English Exam Preparation

These are some words and phrases that are useful for the GCSE English (language, I think) information and ideas exam:

Question 1: Reading for information (10 marks)

This question asks you to “outline concisely” (i.e. summarise in your own words) the information conveyed in an article. NO QUOTING!
I usually literally write it in my own words but it seems you have to mention the article in one of the following ways:

The article opens by stating…
The article states that…
It is stated that…
The author goes on to state that…
Another way in which the article…

Words that can be used instead of ‘states’ (they mean more or less the same thing) are:

Affirms
Asserts
Claims
Clarifies
Conveys
Depicts
Describes
Details
Explains
Maintains
Makes it clear
Portrays
Shows

Question 2: Reading for interpretation (15 marks)

This question gives you a different (more persuasive) article on the same topic and asks you to analyse the visual and language techniques the author has used.
Usually there’s a logo and a picture with a caption so you can comment on those straight away before focusing on the language.

#### Given data:
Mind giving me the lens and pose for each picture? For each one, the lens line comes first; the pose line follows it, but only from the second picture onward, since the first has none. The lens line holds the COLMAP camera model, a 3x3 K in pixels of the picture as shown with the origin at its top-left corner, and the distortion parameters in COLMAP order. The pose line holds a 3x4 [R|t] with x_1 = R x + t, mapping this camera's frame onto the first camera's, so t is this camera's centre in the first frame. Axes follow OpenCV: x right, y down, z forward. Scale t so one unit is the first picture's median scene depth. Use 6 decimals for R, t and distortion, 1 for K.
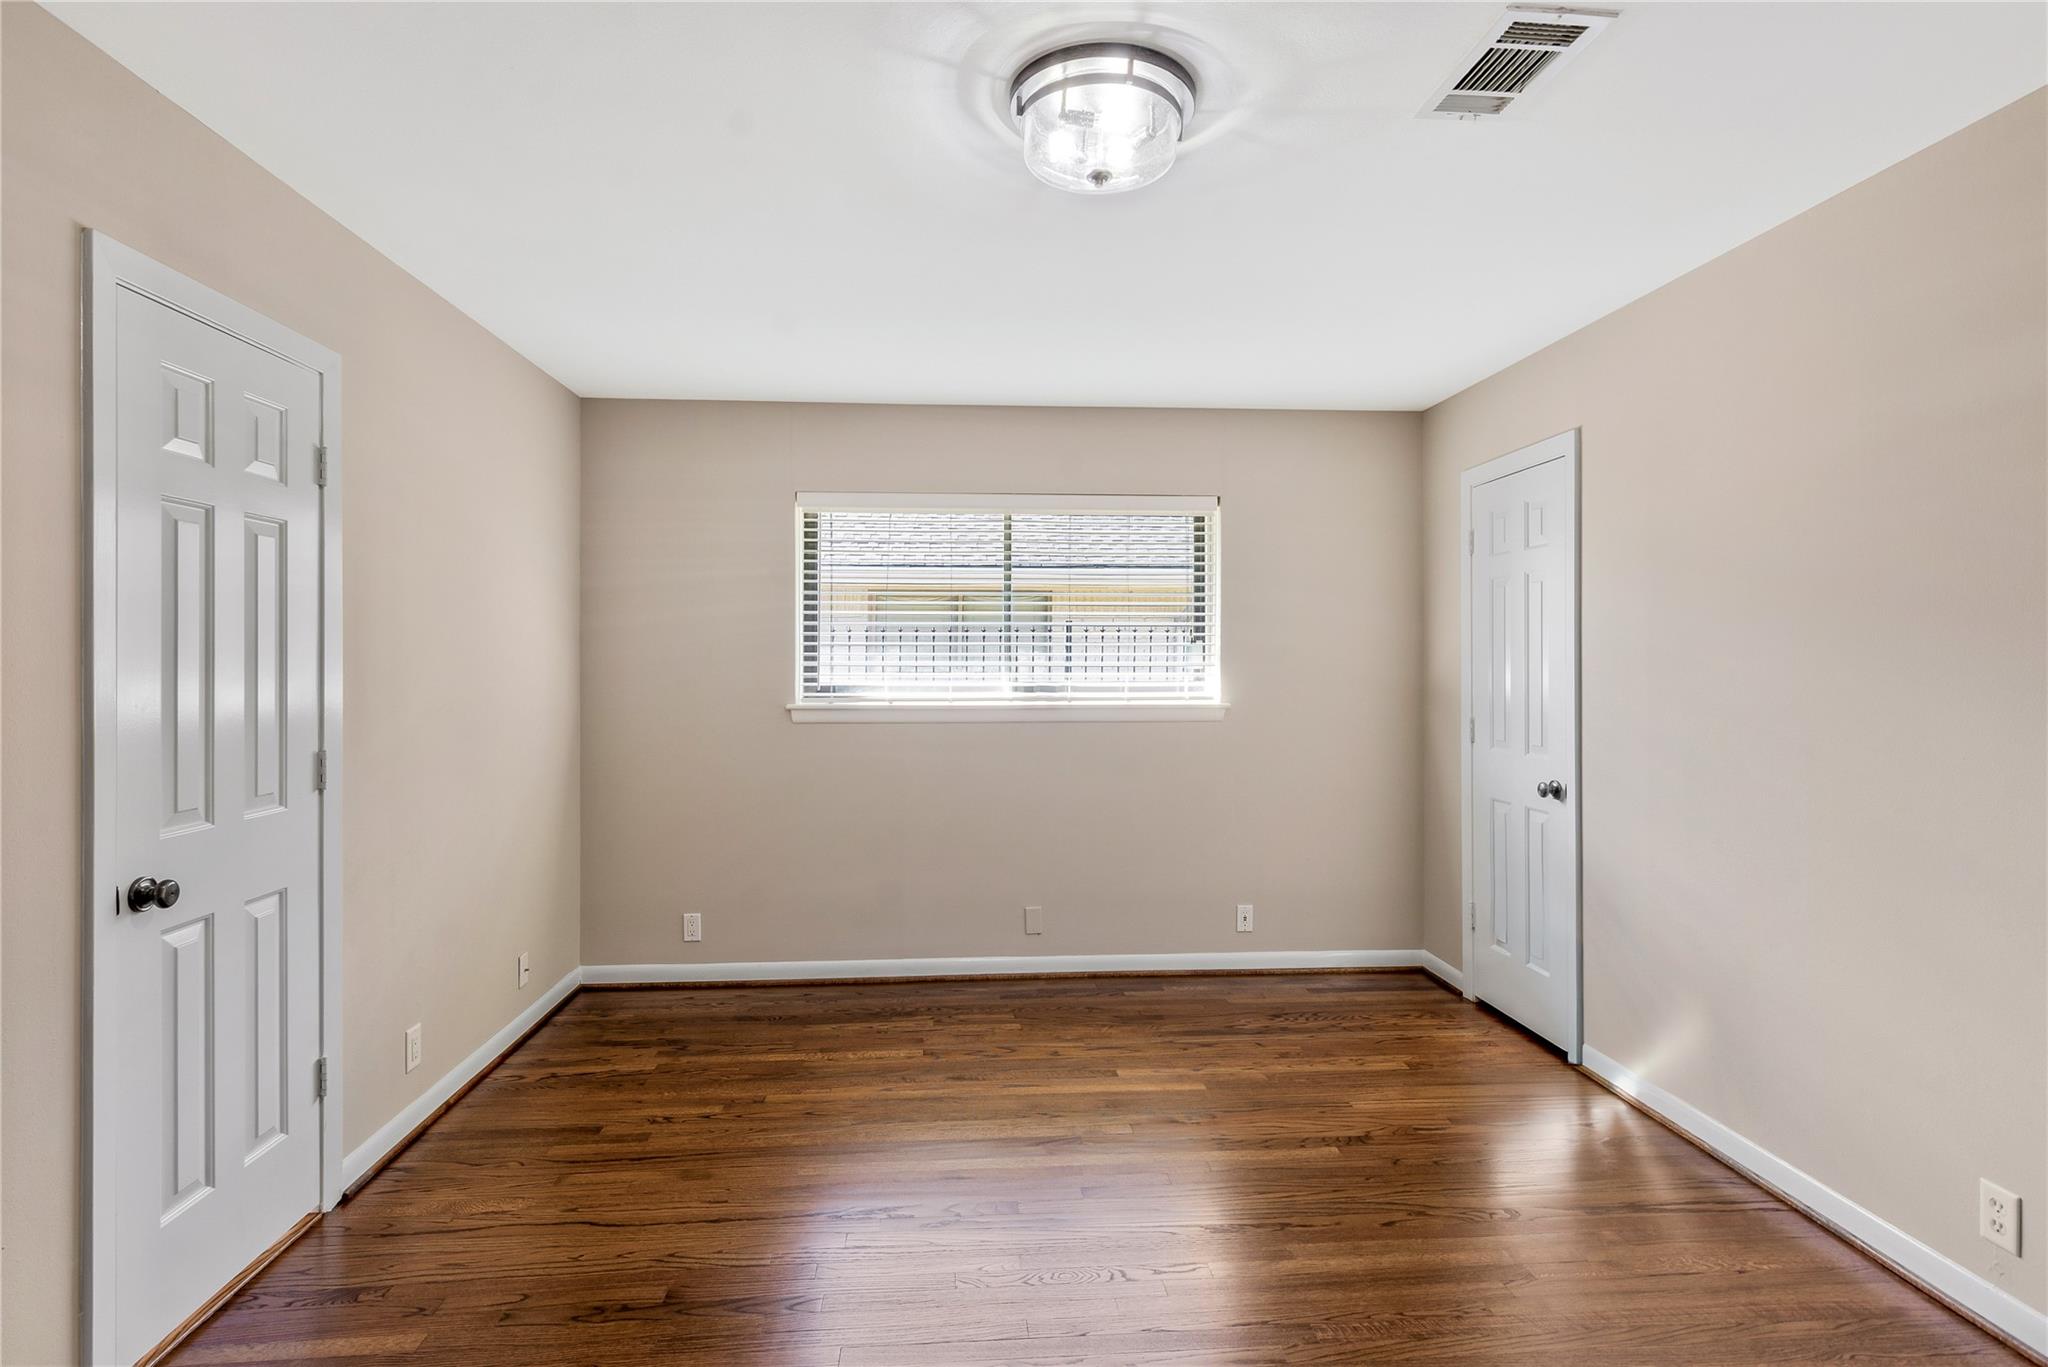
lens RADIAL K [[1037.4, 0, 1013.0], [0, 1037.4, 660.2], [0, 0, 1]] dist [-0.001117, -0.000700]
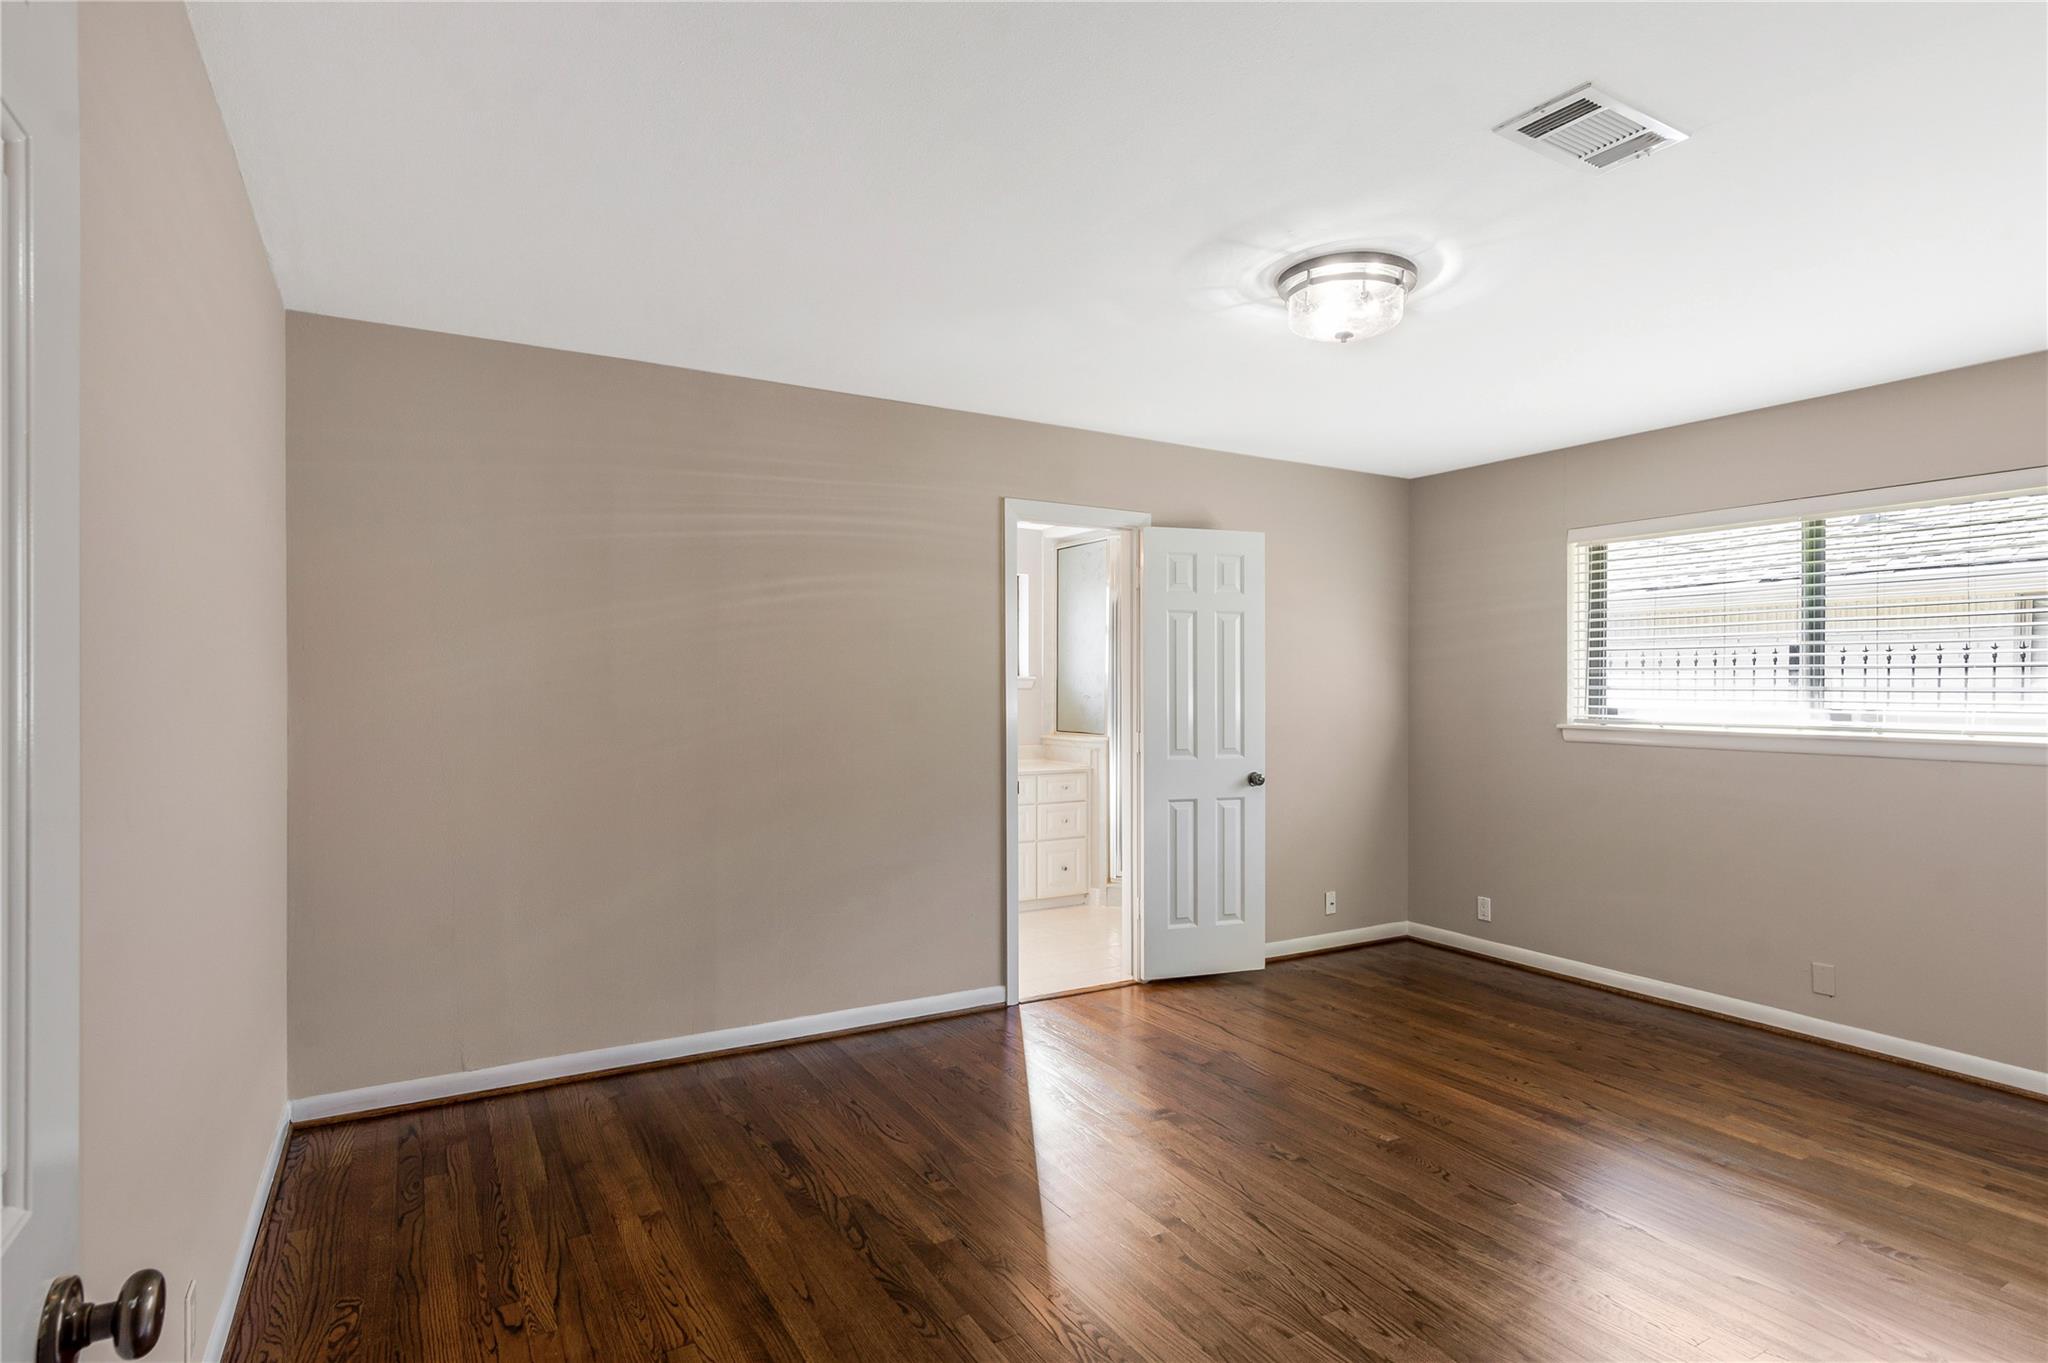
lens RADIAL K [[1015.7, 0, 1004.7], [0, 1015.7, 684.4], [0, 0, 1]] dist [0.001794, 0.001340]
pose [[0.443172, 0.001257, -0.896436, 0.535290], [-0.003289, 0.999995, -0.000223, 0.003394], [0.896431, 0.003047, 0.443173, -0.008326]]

#### Exercise set:
a) Can you set down everything in the English exam notes from "Question 2: Reading" down to "author has used."?
b) In the English exam notes, which phrases are given as ways to mention the article when summarizing it in your own words?
Rely on the English exam notes alone.

#### Answers for each item:
a)
Question 2: Reading for interpretation (15 marks)

This question gives you a different (more persuasive) article on the same topic and asks you to analyse the visual and language techniques the author has used.

b)
The article opens by stating…
The article states that…
It is stated that…
The author goes on to state that…
Another way in which the article…